Retrying requests can be quite dangerous, especially if you've got a lot of clients and they're all retrying at the same time. This single explosion of requests can cause the server to burnout since it's already trying its hardest to recover.

In order to avoid a herd of requests at the same time, we introduce what is called jitter. Pick a random number and add that to the retry delay. If we have a number of clients attempting to retry after 50ms they'll be offset by some random number of milliseconds which helps to space out each request.

Elements of resilient software

Retried requests aren't a silver bullet and they come with some considerations. In any kind of transactional environment, like banking for example, if you're deducting money from an account and the request fails because the connection to the server has been lost. Your phone or client won't know if the transaction was successful or not. Attempting to retry this request might cause a double payment.

The solution to this is to introduce idempotent endpoints. The implementation of these endpoints often rely on having a header with an idempotency key, when you retry the request the server will check to see if it's handled this key previously, if it's already handled the server returns the original response, no matter how many times you send this key. If the key is new it will assume that this request is new and create a new transaction. With an idempotency key we can safely retry bank transactions in spotty environments.

So why are we doing this again

The feature that sits stuck in development doesn't face reality until its deployed. If we want to learn fast we should deploy fast, how can we build a system that allows developers to have high confidence that they're not going to collapse the business if they make a deployment.
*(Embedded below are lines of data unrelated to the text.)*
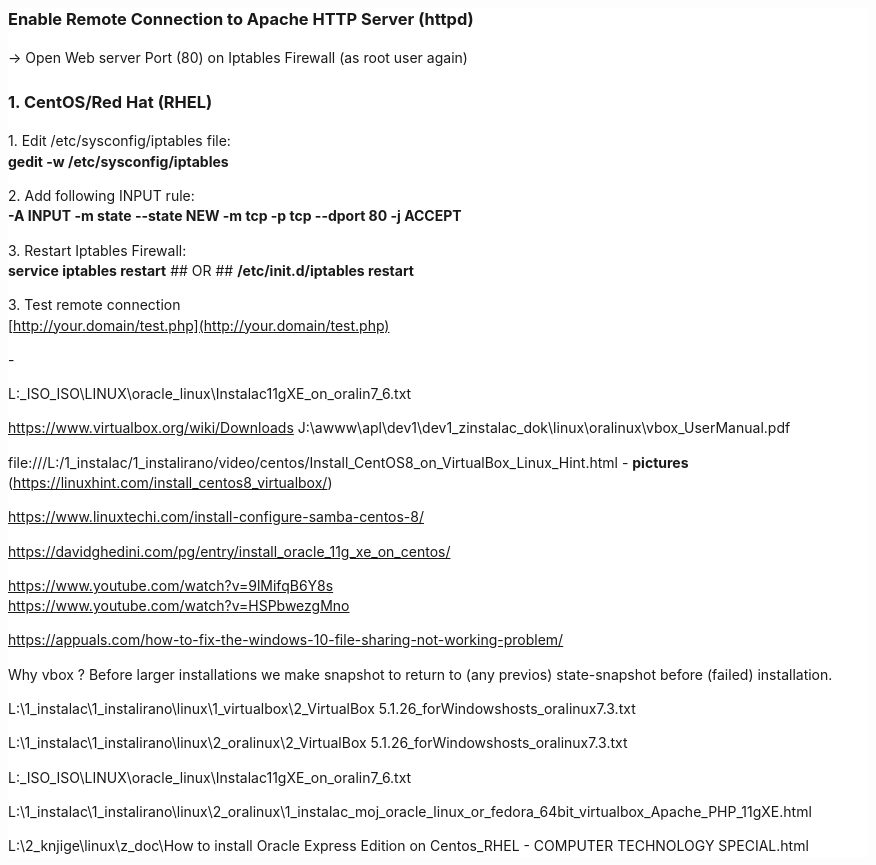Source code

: 
### Enable Remote Connection to Apache HTTP Server (httpd)

-> Open Web server Port (80) on Iptables Firewall (as root user again)  

### 1\. CentOS/Red Hat (RHEL)

1\. Edit /etc/sysconfig/iptables file:  
**gedit -w /etc/sysconfig/iptables**

2\. Add following INPUT rule:  
**\-A INPUT -m state --state NEW -m tcp -p tcp --dport 80 -j ACCEPT**

3\. Restart Iptables Firewall:  
**service iptables restart** \## OR ## **/etc/init.d/iptables restart**

3\. Test remote connection  
[http://your.domain/test.php](http://your.domain/test.php)

\-



L:\_ISO\_ISO\LINUX\oracle_linux\Instalac11gXE_on_oralin7_6.txt







https://www.virtualbox.org/wiki/Downloads
J:\awww\apl\dev1\dev1_zinstalac_dok\linux\oralinux\vbox_UserManual.pdf


file:///L:/1_instalac/1_instalirano/video/centos/Install_CentOS8_on_VirtualBox_Linux_Hint.html  - **pictures**     
(https://linuxhint.com/install_centos8_virtualbox/)       

https://www.linuxtechi.com/install-configure-samba-centos-8/

https://davidghedini.com/pg/entry/install_oracle_11g_xe_on_centos/ 

https://www.youtube.com/watch?v=9lMifqB6Y8s         
https://www.youtube.com/watch?v=HSPbwezgMno         

https://appuals.com/how-to-fix-the-windows-10-file-sharing-not-working-problem/ 

Why vbox ? Before larger installations we make snapshot to return to (any previos) state-snapshot  before (failed) installation. 


L:\1_instalac\1_instalirano\linux\1_virtualbox\2_VirtualBox 5.1.26_forWindowshosts_oralinux7.3.txt

L:\1_instalac\1_instalirano\linux\2_oralinux\2_VirtualBox 5.1.26_forWindowshosts_oralinux7.3.txt

L:\_ISO\_ISO\LINUX\oracle_linux\Instalac11gXE_on_oralin7_6.txt

L:\1_instalac\1_instalirano\linux\2_oralinux\1_instalac_moj_oracle_linux_or_fedora_64bit_virtualbox_Apache_PHP_11gXE.html

L:\2_knjige\linux\z_doc\How to install Oracle Express Edition on Centos_RHEL - COMPUTER TECHNOLOGY SPECIAL.html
There are patterns in engineering that enable high confidence, otherwise we are stuck with slower deployment cycles when the true learning comes from releasing software. You can theorise as much as you'd like about the impact you will have, but until your code is in front of users and used you don't have a benchmark to grow or improve.

Not having a robust system to handling failures is often the anxiety that slows down development. Slower development cycles can cause this problem to worsen if the code that is stuck in development grows, your certainty about how it behaves in production drops. Which lowers your confidence of actually shipping.

Developing in an environment with high resilience leads to higher confidence and higher velocity. Instead of focusing on avoiding failure focus on how you can grow from failure.